Vesicle Fusion and Neurotransmitter Release:
Vesicle fusion through SNAREs is crucial for moving contents between compartments and for neurotransmitter (NT) release.
NT-containing vesicles move from internal compartments to the plasma membrane in the synapse.
SNARE pairing facilitates the fusion of these vesicles with the plasma membrane, releasing NT into the synaptic cleft.

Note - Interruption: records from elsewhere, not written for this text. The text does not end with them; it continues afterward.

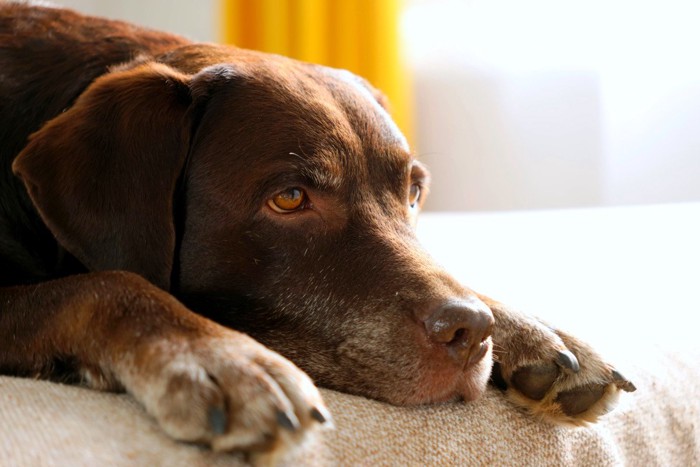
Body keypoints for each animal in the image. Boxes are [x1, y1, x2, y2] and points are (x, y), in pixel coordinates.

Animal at [0, 1, 636, 458]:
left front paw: (530, 330)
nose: (471, 331)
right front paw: (222, 358)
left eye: (414, 191)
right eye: (289, 198)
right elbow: (107, 284)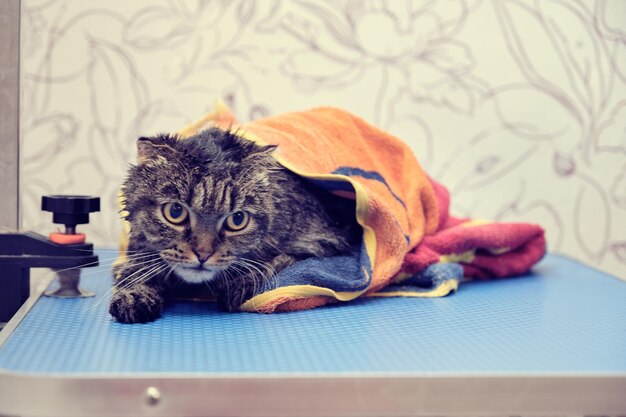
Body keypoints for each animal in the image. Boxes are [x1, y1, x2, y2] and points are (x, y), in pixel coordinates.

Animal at [109, 128, 358, 324]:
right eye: (175, 212)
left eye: (237, 220)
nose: (203, 254)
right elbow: (136, 269)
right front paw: (133, 293)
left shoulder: (325, 241)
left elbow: (279, 260)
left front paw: (239, 282)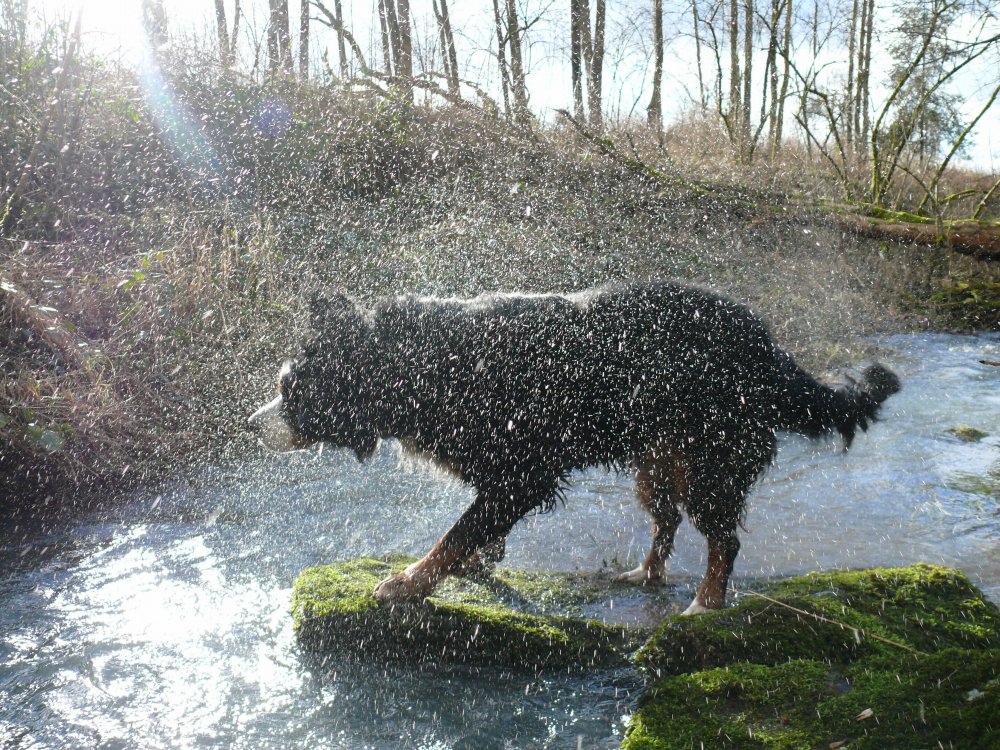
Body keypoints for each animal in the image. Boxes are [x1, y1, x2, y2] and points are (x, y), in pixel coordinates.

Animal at [248, 282, 900, 616]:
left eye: (290, 390)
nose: (252, 425)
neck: (426, 365)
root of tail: (765, 343)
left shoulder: (523, 472)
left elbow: (454, 534)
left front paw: (409, 581)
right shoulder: (498, 473)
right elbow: (476, 530)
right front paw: (479, 562)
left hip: (710, 460)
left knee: (723, 538)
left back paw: (704, 605)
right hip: (657, 461)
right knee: (665, 520)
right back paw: (643, 573)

The NT then acts on the postsynaptic density to initiate signaling.
This process is essential for neurotransmission between neurons, axons, dendrites, and muscle cells.
SNAREs and bacteria neurotoxins?
BoNT and TeNT Mechanism:
Botulinum toxin (BoNT) and Tetanus toxin (TeNT) cleave SNARE proteins, preventing vesicle fusion and neurotransmitter (NT) release.
By blocking SNARE pairing, these toxins stop NT transmission, causing paralysis, muscle spasms, and death.
BoNT also reduces wrinkles as it affects acetylcholine (ACh) release, which is involved in muscle contraction.
Role of SNAREs in Acetylcholine Release:
vSNAREs in synaptic vesicles and tSNAREs in the plasma membrane of neurons fuse to release ACh into the synaptic cleft.
BoNT and TeNT cleave SNAREs to prevent vesicle fusion, blocking NT release and disrupting normal communication between neurons and muscle cells.